Exercise directions -> Starting at the line that contains "The state of", output each line through the end of the data exactly, and nothing more.

Provided data ->
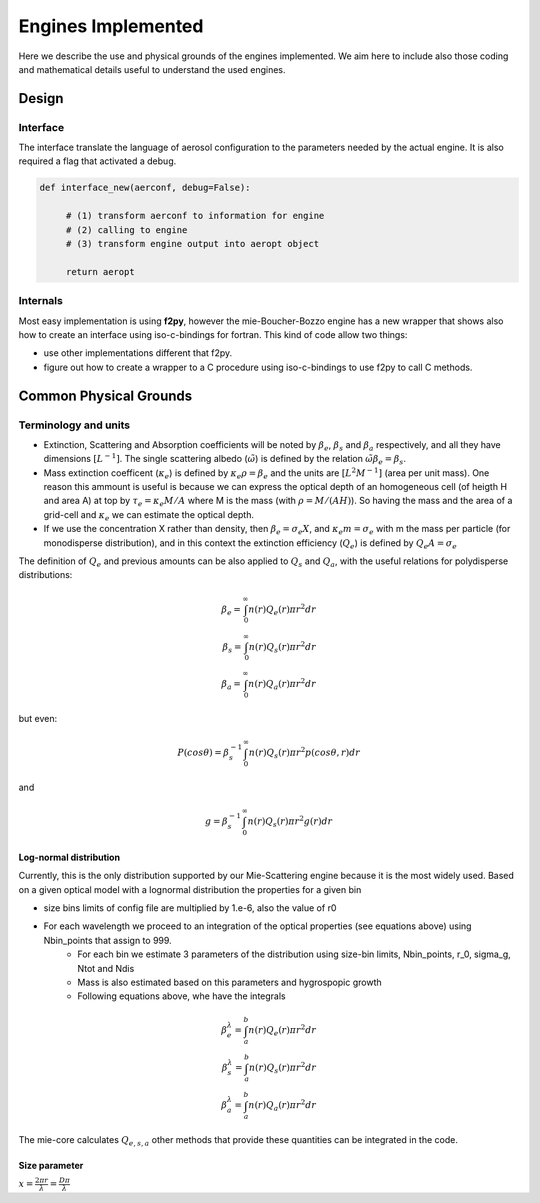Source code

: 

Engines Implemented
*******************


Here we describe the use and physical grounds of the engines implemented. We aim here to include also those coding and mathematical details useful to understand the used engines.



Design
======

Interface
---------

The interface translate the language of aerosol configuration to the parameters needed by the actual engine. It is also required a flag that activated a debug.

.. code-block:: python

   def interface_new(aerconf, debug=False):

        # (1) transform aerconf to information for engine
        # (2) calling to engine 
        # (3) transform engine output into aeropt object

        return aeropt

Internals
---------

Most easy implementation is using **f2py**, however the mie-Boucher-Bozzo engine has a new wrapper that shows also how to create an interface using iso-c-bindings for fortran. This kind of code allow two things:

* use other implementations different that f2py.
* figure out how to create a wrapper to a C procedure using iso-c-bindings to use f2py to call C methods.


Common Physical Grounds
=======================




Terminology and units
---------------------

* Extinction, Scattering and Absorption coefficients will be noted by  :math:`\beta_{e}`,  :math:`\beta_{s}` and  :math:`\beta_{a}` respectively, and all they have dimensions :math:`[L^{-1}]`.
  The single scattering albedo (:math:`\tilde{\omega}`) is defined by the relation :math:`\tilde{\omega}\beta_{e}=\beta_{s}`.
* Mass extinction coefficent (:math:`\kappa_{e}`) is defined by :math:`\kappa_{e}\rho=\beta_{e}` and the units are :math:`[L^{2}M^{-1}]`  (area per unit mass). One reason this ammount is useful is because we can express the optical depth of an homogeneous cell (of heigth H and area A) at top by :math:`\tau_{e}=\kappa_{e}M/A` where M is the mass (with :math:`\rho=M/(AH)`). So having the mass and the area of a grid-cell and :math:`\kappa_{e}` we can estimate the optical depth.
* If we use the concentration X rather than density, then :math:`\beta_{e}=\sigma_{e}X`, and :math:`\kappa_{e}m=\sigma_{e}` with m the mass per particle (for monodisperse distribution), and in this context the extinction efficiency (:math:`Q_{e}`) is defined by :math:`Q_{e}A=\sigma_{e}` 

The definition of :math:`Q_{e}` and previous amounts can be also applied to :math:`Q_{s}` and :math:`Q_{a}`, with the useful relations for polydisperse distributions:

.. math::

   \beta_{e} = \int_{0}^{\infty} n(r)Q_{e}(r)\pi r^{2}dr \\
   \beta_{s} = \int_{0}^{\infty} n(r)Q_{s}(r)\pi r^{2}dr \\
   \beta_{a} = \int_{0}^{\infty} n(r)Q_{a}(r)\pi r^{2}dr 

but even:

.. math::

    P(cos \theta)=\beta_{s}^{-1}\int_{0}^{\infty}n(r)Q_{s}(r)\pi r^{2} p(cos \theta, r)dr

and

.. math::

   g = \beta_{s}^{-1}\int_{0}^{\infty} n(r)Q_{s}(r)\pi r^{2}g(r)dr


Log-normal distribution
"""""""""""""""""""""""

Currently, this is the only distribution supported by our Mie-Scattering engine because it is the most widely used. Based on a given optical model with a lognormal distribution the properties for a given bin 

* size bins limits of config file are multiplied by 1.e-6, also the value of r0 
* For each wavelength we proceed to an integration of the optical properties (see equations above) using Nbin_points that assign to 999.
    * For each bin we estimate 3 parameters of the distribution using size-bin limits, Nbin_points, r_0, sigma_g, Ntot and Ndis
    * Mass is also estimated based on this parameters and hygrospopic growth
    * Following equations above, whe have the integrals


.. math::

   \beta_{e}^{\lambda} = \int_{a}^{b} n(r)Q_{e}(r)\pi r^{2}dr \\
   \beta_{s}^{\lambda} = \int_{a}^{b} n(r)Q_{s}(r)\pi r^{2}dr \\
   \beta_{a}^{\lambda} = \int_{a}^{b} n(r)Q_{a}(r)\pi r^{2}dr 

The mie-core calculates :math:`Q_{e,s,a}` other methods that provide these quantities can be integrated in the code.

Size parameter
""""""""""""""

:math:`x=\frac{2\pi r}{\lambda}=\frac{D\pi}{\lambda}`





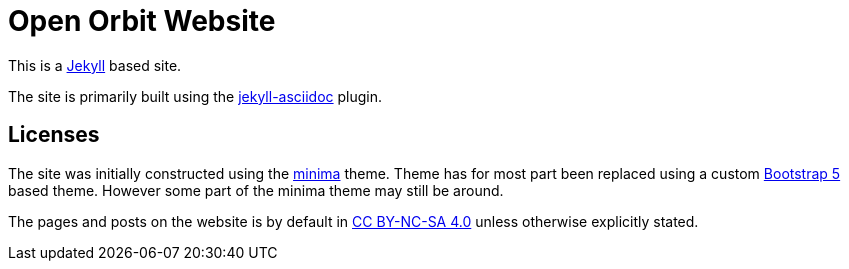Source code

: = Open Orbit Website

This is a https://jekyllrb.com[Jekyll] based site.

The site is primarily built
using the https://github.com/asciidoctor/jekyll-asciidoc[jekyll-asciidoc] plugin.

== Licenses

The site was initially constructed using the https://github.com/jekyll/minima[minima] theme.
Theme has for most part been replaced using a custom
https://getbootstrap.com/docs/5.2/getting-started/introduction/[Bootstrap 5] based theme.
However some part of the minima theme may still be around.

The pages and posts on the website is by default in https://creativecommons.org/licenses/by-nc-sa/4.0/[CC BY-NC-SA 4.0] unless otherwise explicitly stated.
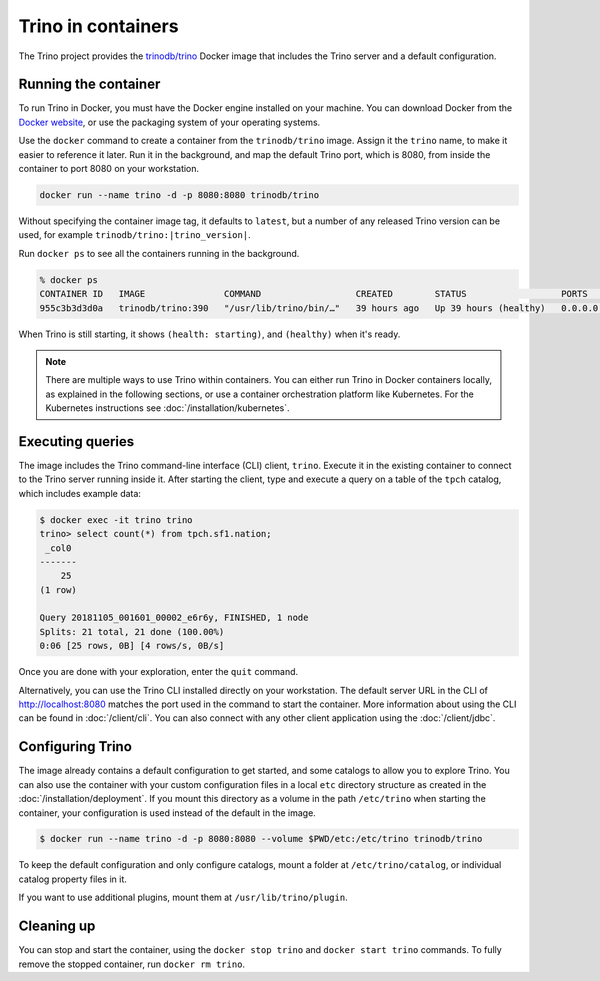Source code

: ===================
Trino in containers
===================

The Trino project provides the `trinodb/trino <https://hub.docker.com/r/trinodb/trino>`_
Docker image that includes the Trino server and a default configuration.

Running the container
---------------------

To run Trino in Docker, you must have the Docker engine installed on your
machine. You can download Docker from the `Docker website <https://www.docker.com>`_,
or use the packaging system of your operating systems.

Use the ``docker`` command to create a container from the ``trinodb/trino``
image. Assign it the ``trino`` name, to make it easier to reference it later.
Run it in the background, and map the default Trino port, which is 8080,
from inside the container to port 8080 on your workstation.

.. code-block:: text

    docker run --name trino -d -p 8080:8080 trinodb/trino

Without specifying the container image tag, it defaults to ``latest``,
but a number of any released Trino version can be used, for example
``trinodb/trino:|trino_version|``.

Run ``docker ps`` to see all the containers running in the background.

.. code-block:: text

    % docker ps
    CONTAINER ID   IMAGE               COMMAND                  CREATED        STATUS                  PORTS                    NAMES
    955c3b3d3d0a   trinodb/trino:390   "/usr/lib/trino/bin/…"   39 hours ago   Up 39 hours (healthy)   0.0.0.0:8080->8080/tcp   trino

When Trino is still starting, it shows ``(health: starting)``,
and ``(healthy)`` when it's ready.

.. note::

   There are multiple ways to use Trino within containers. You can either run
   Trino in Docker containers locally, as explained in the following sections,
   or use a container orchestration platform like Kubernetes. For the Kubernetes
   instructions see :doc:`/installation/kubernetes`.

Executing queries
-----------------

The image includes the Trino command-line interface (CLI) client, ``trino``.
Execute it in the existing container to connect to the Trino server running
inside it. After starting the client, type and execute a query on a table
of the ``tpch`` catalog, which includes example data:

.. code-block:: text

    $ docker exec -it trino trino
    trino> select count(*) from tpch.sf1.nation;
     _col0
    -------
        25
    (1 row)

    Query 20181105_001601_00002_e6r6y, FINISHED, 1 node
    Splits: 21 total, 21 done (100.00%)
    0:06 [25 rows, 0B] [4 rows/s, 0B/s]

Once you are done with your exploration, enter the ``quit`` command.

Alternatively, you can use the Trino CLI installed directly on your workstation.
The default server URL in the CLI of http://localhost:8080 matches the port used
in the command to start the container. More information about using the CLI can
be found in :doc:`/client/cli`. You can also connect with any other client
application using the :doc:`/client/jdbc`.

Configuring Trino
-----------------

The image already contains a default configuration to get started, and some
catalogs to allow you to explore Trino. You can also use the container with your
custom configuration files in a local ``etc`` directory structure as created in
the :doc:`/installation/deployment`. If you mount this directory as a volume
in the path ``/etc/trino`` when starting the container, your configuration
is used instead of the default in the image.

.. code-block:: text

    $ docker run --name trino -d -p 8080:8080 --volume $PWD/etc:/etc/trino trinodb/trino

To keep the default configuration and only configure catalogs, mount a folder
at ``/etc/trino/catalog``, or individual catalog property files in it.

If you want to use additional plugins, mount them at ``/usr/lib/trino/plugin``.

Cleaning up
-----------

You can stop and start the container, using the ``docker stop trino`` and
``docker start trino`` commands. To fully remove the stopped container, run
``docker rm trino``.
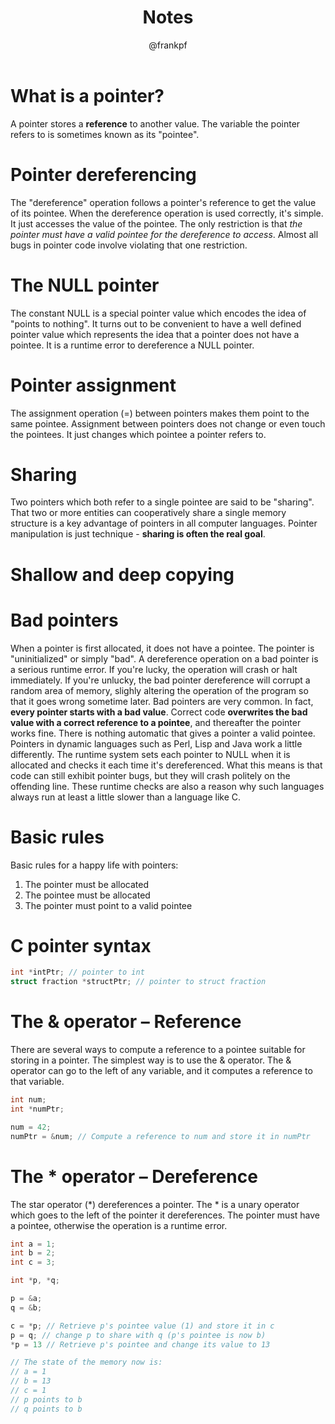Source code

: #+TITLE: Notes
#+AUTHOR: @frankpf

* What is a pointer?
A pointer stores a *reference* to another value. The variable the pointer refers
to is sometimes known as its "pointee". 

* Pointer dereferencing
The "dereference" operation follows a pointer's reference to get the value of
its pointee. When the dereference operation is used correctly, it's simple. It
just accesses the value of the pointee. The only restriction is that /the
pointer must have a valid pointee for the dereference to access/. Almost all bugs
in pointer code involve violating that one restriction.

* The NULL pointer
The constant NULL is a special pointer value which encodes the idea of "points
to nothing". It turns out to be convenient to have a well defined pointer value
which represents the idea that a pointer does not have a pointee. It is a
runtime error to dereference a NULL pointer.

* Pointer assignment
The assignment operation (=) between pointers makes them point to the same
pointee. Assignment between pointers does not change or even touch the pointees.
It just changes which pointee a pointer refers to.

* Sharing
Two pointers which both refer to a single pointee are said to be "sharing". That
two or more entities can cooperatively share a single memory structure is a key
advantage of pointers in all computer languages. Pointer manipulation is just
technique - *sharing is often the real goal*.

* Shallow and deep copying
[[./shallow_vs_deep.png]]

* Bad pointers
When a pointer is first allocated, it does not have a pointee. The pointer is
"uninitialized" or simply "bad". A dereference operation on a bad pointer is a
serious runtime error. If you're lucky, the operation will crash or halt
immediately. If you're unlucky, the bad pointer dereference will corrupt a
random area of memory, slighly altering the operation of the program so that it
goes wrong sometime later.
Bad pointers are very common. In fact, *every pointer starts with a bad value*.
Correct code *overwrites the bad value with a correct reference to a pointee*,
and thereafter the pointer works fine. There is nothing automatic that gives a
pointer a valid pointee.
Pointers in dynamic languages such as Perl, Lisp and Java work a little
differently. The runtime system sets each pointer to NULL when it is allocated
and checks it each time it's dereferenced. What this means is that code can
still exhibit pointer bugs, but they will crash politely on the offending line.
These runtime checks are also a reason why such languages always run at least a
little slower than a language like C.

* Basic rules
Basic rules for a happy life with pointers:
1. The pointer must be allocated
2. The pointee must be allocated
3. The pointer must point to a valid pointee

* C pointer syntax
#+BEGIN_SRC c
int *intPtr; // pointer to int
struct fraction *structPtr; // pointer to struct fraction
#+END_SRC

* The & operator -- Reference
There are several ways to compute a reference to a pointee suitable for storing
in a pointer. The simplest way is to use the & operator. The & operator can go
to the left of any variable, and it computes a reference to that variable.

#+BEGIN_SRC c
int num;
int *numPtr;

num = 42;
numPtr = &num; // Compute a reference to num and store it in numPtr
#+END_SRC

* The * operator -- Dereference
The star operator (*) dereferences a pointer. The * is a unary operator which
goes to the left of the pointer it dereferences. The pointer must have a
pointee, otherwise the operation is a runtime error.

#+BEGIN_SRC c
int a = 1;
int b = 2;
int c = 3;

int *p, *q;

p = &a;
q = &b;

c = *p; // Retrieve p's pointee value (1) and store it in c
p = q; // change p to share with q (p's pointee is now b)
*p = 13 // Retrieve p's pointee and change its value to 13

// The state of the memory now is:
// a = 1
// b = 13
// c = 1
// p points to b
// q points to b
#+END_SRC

Solution to this exercise ->
// The state of the memory now is:
// a = 1
// b = 13
// c = 1
// p points to b
// q points to b
#+END_SRC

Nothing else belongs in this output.